Hearing exposes coal's multi-billion dollar public health cost
While the Kentucky legislature has generally ignored the economic and environmental consequences of coal, it did get a few minutes today to consider the effects on human health when the House Committee on Health and Welfare gave KFTC 20 minutes on its agenda.
Our three panelists made those 20 minutes count, focusing on the dangers not only to coal miners but to the health of whole communities in the coalfields.
KFTC member Beverly May, a nurse practitioner who works in Perry County, said she sees miners who have contracted lung diseases from exposure to coal dust and silica dust. "At home in Floyd County, I have friends in Hueysville, David and Allen that are plagued by dust from both nearby strip mines and from coal trucks passing by their homes. This is the same sandstone dust which causes silicosis in the workers, so I have to wonder, what does it do to children with asthma or elders or anyone who breathes it every day?"
She described the headwaters of Raccoon Creek, which are now polluted from nearby mining. "So I have to wonder, is the public water supply safe?"
Beverly May |
Dr. Michael Hendryx |
"The coal industry isn't answering these questions because they don't have to," said May. "This body and the federal government have not held them fully accountable."
Dr. Michael Hendryx, director of the West Virginia Rural Health Research Center and an associate professor at West Virginia University, said his research has revealed higher rates of chronic heart, chronic lung and renal failure mortality rates in coal-producing areas than in the rest of Appalachia or the nation, even after the rates have been adjusted for other factors such as smoking, age and education.
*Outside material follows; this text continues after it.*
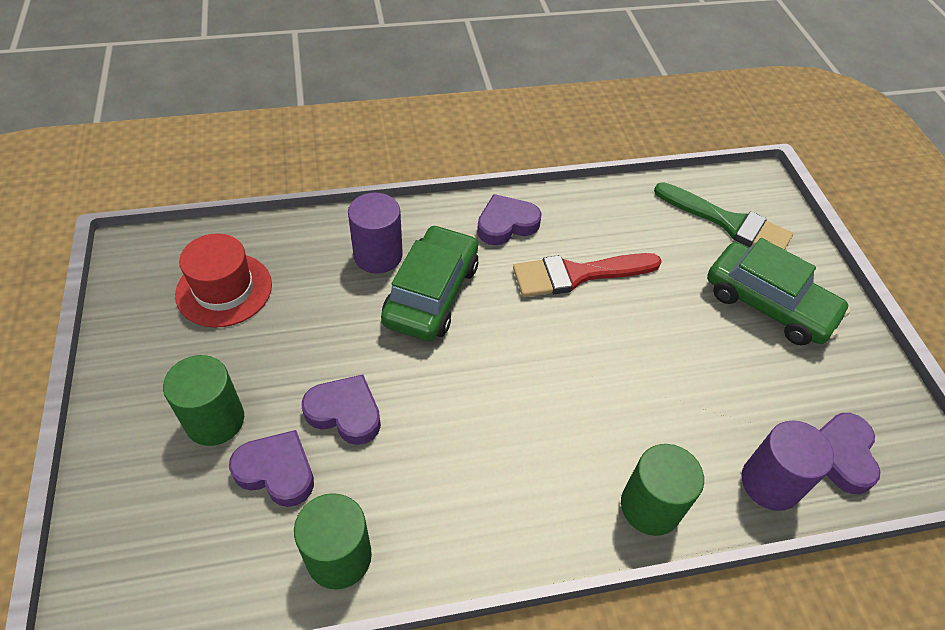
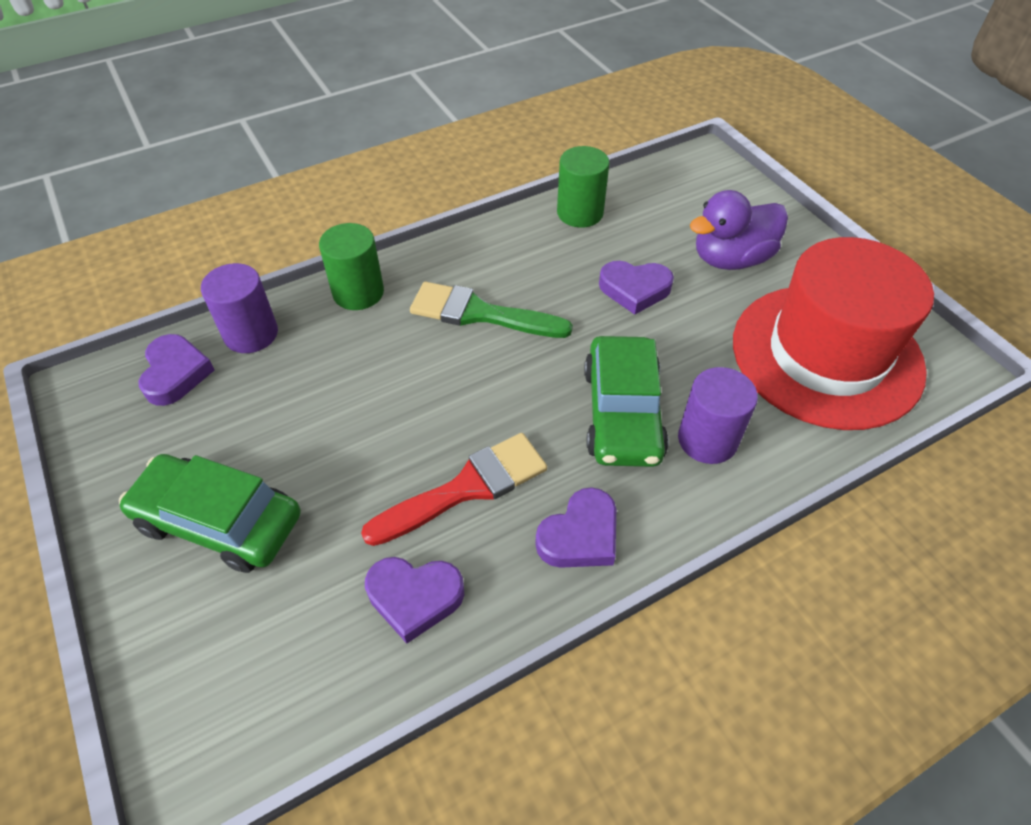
camera: 165 degrees right, 0 degrees up
(215, 420) = (731, 259): green cylinder -> purple duck
(224, 289) = (826, 355): red hat -> red hat, size x1.86
(276, 471) = (657, 242): purple heart -> purple heart (414, 597)
(728, 223) = (258, 650): green brush -> green brush (480, 313)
"We have some evidence that the effects become stronger as the level of mining increases," Dr. Hendryx said. He attributed this to "significant impairment of air and water quality near mines." He also noted that poverty and economic disadvantage are major predictors of public health and that mining areas have the highest poverty rates.
A couple of Dr. Hendryx's reports can be found here and here.
Nancy Reinhart read a statement from Dr. Paul Epstein, associate director of the Center for Health and the Global Environment at Harvard Medical School. Among other findings, Epstein stated that 19 of the known chemicals used and generated in processing coal are known cancer-causing agents, 24 are linked to lung and heart damage, and several remain untested as to their health effects.
The oral testimony was supplemented with dozens of pages of documentation and medical research given to committee members.
Bill Bissett, president of Kentucky Coal Association, asked to rebut and was given a couple of minutes. He did not say burning coal or dumping toxic mining wastes in streams improved anyone's health or offer any refuting evidence, but did say the coal industry offers some scholarships to eastern Kentucky students to go to medical school.